From:
melanie witt <melwittt@gmail.com>
Date: Saturday, 9 November 2024 at 6:20 am
To: Mickael Razzouk <mickael.razzouk@infomaniak.com>, openstack-discuss@lists.openstack.org <openstack-discuss@lists.openstack.org>
Subject: Re: [nova] mdev management for vgpu
[You don't often get email from melwittt@gmail.com. Learn why this is important at
https://aka.ms/LearnAboutSenderIdentification ]
On 11/8/24 02:04, Mickael Razzouk wrote:
> Hello, I am tying a few things with vGPU on nova and I struggle with the mdev management Nova does.
>
> My environment:
> - Nvidia A2 pGPU
> - openstack caracal
>
> What I did :
> - installed the nvidia grid host driver on the compute
> - enabled the virtual function of the pGPU
> - added in nova.conf the mdev type wanted and the pci address of the virtual functions
> - restarted nova
> - created a flavor with the property resources:VGPU=1
>
> (basicaly followed this documentation :
https://docs.openstack.org/nova/latest/admin/virtual-gpu.html)
>
> the only diference is that I did not put the pGPU pci address in the nova.conf but the address of its virtual functions, so in my case 0000:41:00.4 and not 0000:41:00.0 (the RP were not detected otherwise)
>
>>From my understanding of this specs sheet (https://specs.openstack.org/openstack/nova-specs/specs/queens/implemented/add-support-for-vgpu.html)
and some experimentation,
> When a vgpu is requested by the end user :
> - Nova looks at the mdevs already running and use them if available.

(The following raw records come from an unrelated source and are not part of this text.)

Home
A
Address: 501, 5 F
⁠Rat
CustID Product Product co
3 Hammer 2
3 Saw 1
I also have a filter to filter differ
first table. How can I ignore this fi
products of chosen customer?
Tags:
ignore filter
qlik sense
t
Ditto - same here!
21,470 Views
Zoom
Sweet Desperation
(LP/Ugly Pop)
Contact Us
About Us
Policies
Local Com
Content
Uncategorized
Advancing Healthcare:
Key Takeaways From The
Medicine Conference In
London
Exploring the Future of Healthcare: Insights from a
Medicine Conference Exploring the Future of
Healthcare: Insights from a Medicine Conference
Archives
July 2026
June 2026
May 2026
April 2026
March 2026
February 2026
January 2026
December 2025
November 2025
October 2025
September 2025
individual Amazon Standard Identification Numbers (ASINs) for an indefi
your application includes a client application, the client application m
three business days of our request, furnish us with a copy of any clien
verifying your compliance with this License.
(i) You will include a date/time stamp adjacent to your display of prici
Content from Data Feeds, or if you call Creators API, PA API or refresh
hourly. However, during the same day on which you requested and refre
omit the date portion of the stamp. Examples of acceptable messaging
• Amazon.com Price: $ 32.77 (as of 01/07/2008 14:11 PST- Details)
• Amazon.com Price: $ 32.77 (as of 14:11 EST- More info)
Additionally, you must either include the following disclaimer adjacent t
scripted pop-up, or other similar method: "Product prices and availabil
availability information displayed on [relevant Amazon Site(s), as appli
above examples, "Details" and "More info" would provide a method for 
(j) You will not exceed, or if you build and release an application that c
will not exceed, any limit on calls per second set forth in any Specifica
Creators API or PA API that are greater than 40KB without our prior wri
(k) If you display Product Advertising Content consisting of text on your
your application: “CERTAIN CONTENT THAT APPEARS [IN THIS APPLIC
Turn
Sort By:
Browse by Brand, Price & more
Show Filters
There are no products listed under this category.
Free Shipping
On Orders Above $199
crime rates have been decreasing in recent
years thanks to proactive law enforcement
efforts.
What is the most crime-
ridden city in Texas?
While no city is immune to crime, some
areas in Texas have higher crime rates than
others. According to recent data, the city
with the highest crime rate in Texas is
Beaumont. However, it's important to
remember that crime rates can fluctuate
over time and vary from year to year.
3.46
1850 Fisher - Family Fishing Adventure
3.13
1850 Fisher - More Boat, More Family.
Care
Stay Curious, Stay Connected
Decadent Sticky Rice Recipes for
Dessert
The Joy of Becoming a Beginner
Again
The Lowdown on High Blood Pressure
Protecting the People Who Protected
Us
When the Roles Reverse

> - If there is no mdev available, Nova looks at the RP tree to find mdev capable pci devices that have the specific mdev type available.

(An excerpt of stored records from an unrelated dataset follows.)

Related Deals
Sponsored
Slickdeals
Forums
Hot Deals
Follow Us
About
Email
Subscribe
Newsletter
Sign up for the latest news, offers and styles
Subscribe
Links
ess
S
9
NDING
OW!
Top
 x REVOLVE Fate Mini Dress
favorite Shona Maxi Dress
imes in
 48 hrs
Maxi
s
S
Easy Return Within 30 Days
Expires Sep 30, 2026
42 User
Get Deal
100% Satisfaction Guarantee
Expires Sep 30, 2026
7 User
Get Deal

> - If there is such pci device available, Nova create the mdev with a UUID and create the domain XML with this UUID inside.
> - If no such device is available, Nova returns no host available as an error.
>
> My questions are :
>
> - Mdev are not persistent across reboot, but when it happens, nova crash at boot because the mdevs are missing, just recreating mdev does not fix the issue as they need to have the same UUID.
> One could fix the issue by making mdev persistent using a tool like mdevctl, but by creating the mdev the first time I seem to me that Nova tries to manage mdev, is it normal for it to require manual intervention afterward ?
> Or am I missing something ?
I can't answer both of your questions but I can say that for 2024.1
(Caracal), no you are not missing something -- mdevs are not persisted
across reboot. See https://bugs.launchpad.net/nova/+bug/1900800 for details.
However in 2024.2 (Dalmatian) we added support for persistent mdevs
(note this requires libvirt >= 7.3.0):
https://docs.openstack.org/releasenotes/nova/2024.2.html
HTH,
-melwitt
> - In the nova configuration, is it normal to diverge from the documentation and enter the VF PCI addresses to detect the RF ?
>
> Thank you in advance for your help.